Envolver Rowena em meus assuntos pessoais não é uma coisa que eu goste de fazer. Ela me lembra muito a Prostituta sem Nome da minha infância — não oferece nada sem que possa tirar algo antes (ou depois). E assim como tive que fazer com minha molestadora, eu a mantenho por perto porque ela é útil. Eu a odeio, mas admito que é brilhante.

Rowena Shultz, assim como a maioria de nós em Nícta, era só mais uma vadia com um passado a esquecer. E, como muitos de nós, não conseguiu abandonar suas más inclinações. Assim, buscou o ocultismo e descobriu como poderia manipular a energia para caminhar entre as duas dimensões que conhecemos. Descobriu que era possível absorver a energia mental das pessoas da outra dimensão, a custo da perda da sanidade delas. Era um preço baixo a se pagar. E como resultado, poderia passar mais tempo em outra dimensão, sem sofrer grandes prejuízos.
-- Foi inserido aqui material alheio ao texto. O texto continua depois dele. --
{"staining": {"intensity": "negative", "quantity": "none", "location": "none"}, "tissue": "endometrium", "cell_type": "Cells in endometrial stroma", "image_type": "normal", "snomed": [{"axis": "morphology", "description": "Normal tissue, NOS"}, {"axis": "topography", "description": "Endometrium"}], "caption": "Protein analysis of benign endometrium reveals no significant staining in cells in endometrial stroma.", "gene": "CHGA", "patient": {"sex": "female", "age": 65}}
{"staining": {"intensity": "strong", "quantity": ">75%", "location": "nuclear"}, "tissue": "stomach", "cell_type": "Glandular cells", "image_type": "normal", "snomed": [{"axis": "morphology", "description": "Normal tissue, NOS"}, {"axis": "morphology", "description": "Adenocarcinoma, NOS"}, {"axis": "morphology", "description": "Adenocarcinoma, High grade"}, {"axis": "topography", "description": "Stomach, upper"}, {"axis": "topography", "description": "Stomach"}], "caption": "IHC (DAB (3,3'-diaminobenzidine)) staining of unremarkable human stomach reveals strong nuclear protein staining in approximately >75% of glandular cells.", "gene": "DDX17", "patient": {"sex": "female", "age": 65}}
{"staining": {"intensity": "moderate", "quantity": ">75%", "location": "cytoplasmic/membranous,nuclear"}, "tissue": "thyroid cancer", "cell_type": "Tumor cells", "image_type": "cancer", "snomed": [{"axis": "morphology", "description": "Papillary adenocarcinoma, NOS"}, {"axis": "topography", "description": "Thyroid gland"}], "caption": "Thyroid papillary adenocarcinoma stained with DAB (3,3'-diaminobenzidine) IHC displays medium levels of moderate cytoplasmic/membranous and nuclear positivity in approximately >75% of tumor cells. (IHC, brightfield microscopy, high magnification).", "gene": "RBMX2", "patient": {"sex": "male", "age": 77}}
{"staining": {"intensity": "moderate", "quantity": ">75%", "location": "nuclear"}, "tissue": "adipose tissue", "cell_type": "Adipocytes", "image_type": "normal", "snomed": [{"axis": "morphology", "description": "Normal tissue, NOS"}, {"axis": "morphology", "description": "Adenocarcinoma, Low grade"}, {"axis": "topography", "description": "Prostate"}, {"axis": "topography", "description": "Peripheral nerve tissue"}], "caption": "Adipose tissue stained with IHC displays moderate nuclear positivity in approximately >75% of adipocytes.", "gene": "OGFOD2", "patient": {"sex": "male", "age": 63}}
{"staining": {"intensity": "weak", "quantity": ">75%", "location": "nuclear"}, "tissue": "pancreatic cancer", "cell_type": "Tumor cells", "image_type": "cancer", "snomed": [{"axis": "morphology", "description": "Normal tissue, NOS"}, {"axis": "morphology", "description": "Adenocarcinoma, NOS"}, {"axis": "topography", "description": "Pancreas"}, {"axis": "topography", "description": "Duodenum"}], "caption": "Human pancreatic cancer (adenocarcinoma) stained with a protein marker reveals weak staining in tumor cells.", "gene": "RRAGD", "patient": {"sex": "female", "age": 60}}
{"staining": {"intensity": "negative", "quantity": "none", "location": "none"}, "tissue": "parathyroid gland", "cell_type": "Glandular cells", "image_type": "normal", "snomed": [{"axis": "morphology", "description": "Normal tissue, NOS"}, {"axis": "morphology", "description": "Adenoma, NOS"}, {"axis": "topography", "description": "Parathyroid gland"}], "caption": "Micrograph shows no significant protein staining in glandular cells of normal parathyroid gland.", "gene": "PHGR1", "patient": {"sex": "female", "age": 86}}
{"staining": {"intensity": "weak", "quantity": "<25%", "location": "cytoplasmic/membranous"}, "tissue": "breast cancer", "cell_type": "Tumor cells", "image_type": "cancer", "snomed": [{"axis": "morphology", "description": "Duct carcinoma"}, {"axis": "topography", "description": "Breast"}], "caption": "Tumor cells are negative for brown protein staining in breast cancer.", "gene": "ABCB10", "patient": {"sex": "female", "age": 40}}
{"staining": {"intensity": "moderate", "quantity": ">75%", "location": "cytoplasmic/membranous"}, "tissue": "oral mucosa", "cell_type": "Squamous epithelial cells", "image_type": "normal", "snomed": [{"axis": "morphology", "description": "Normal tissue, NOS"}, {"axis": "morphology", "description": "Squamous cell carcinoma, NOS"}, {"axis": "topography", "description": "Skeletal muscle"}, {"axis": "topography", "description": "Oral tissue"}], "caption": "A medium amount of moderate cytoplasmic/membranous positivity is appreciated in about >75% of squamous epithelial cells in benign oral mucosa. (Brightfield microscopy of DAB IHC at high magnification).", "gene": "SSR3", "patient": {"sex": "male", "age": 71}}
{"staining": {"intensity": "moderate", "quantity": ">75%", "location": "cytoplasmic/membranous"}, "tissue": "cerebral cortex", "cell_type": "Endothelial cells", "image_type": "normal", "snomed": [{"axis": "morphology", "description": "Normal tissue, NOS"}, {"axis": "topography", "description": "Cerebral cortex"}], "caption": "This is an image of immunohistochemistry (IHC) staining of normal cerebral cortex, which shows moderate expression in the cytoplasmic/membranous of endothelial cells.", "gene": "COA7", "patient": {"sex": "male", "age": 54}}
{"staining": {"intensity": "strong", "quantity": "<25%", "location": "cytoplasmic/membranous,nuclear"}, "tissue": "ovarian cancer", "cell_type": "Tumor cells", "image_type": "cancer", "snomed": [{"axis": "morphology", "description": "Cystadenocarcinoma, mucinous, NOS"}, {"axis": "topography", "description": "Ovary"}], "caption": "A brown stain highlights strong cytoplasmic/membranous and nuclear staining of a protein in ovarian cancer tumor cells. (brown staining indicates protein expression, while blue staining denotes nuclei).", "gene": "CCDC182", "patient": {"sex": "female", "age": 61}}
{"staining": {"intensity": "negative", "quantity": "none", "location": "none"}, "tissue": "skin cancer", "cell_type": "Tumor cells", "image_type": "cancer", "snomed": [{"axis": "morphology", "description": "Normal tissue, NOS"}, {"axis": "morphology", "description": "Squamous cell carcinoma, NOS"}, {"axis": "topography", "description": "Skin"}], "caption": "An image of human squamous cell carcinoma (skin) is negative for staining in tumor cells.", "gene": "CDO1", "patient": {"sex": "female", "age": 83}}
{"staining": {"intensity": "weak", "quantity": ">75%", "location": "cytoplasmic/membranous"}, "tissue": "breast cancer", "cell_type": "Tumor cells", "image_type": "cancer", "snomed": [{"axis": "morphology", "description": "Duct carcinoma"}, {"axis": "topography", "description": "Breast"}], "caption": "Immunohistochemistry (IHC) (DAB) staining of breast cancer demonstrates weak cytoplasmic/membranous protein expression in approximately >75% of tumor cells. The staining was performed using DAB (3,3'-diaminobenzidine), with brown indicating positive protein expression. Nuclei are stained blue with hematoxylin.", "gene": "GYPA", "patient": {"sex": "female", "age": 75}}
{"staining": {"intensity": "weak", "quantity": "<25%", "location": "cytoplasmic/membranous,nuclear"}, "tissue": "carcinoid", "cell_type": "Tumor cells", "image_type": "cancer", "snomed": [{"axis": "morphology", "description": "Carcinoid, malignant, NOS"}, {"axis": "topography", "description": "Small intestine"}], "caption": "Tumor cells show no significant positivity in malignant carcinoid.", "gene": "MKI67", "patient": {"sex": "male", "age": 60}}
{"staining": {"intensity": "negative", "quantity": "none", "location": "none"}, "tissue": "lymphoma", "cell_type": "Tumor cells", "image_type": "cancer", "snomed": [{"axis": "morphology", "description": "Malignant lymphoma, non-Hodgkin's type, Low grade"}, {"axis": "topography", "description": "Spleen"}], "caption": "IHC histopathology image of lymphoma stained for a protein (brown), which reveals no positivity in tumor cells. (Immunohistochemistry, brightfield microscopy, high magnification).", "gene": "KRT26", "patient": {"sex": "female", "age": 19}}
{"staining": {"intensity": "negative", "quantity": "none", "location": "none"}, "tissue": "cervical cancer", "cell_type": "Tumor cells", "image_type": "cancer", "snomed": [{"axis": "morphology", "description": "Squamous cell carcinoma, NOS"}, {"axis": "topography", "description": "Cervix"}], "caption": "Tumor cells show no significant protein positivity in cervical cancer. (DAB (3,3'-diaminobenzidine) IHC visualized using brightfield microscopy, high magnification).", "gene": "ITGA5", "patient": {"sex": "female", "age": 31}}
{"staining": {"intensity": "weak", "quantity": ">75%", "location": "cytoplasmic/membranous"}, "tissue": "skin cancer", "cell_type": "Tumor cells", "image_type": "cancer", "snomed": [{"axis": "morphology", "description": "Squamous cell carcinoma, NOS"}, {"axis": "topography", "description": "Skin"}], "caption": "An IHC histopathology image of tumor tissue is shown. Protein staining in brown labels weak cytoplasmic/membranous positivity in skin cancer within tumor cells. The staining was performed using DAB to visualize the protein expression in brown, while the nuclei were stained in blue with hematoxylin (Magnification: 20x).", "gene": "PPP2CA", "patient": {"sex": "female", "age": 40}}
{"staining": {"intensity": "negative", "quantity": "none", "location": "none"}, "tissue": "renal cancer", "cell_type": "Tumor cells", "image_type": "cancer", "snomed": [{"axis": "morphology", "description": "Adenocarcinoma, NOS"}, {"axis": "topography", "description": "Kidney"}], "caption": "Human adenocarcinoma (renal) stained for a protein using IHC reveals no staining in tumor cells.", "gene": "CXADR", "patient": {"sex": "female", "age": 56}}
No início, usava sua capacidade para se divertir, conseguindo amantes, levando-os de lá para cá, seduzindo-os e enlouquecendo-os em seguida, ficando cada vez mais poderosa. Ela tinha que brincar bastante com suas presas, porque uma vez que transassem, com sua mente inútil, os homens não tinham mais serventia para ela.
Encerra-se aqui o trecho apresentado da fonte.